I have shared your email. Haven't I

The result differ for both modes. This statement confers that the student believes that the email has been shared in the past but has forgotten or not quite certain anymore.

In [16]:
email_ids, result , scores = batch_classify(sentence, weight=None)
df = pd.DataFrame({'Email indexes': email_ids, 'Sentences': np.array(sentence)[email_ids] , 'Targets' : result , 'Scores': scores})
df.to_csv('validation2.csv')
df.head(-1)

Unnamed: 0,Email indexes,Sentences,Targets,Scores
0,0,I have shared your email,Student has shared your email.,0.0
1,3,I have shared your email.
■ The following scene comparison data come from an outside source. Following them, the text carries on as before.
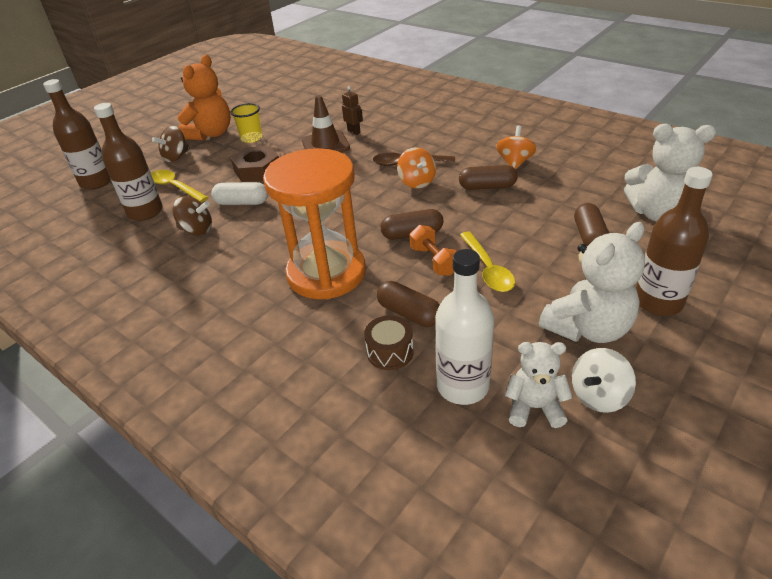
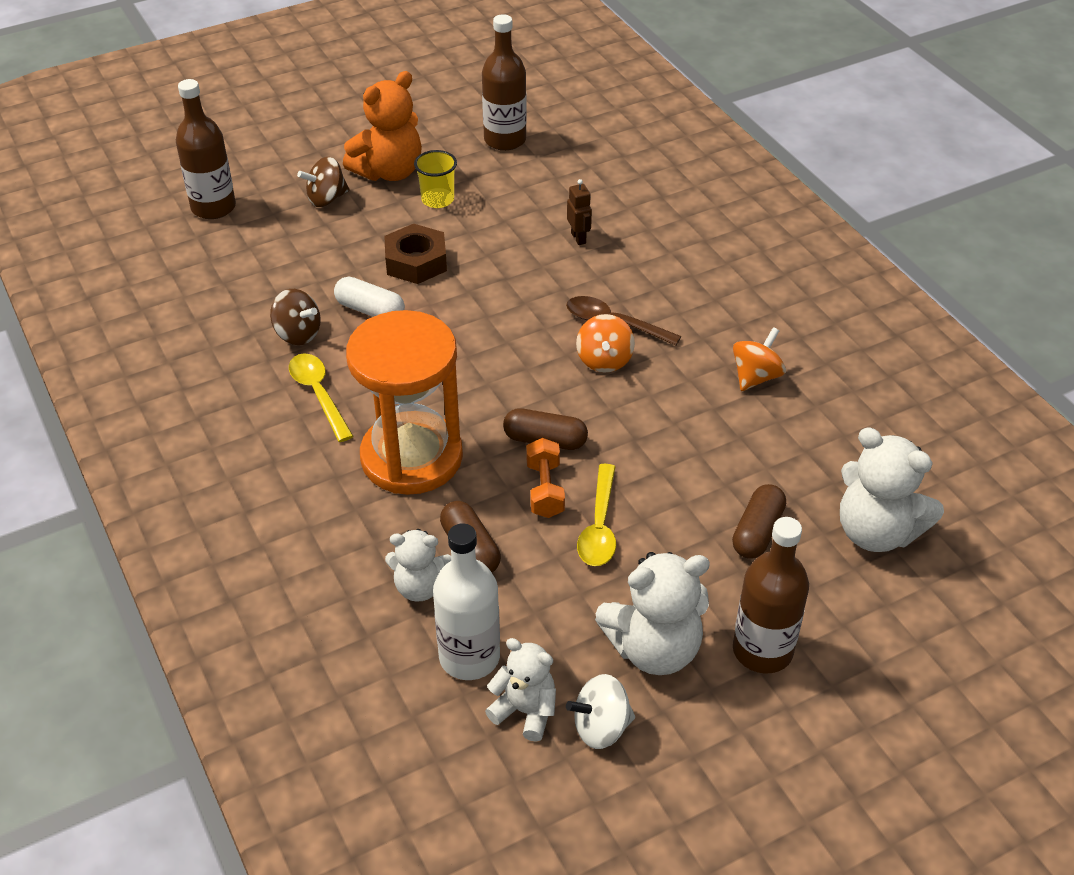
camera: 20 degrees right, 5 degrees up
(145, 212) = (251, 281): brown bottle -> brown bottle (505, 140)
(175, 187) = (303, 253): yellow spoon -> yellow spoon (318, 394)
(325, 144) = (527, 248): brown traffic cone -> none
(390, 352) = (420, 587): brown drum -> white teddy bear
(487, 187) = (689, 403): brown capsule -> none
Haven't I,Student has shared your email.,0.333333
2,4,Your email has been shared with my friends.I h...,Student has shared your email.,0.333333
3,5,May i share your email?,Student wants to know if your email can be sha...,1.0
4,6,I may share your email,Student has shared your email.,0.333333
5,7,"I can share your email, can't I?",Student wants to know if your email can be sha...,1.0
6,8,Can you help my friend if i share your email.,Student wants to know if your email can be sha...,0.666667
7,9,Do you mind if i share your email,Student wants to know if your email can be sha...,0.666667
8,10,Will it be possible for me to share your email,Student wants to know if your email can be sha...,0.666667
9,11,Can I keep sharing your email?,Student wants to know if your email can be sha...,1.0


## Evaluation of Model Efficiency On Scaled Data

Now, let's evaluate the efficency of the model on even more data. In this case, we will simply extend our manually crafted set from 30 samples to 12030 samples. Then, we calculate the time taken for the model to process 1 datasample and 12030 samples.

In [17]:
sentence.extend(sentence * 400)
len(sentence)

12030

In [18]:
from time import time
# result , stem_score, punc_score = analyze(sentence[-1])
# get_scores(result)
#print(sentence[-1])
start = time()
result = batch_classify(sentence[0])
print(f'Time taken for 1 sample processing : {time() - start} seconds ')

Time taken for 1 sample processing : 0.8039522171020508 seconds 


In [19]:
from time import time
# result , stem_score, punc_score = analyze(sentence[-1])
# get_scores(result)
#print(sentence[-1])
start = time()
result = batch_classify(sentence, batch_size=2000)
print(f'Time taken for {len(sentence)} samples processing : {time() - start} seconds ')

Time taken for 12030 samples processing : 7.7364184856414795 seconds 


It took 7.7 seconds to process 12030 samples and  0.8 sec to process just 1 sample.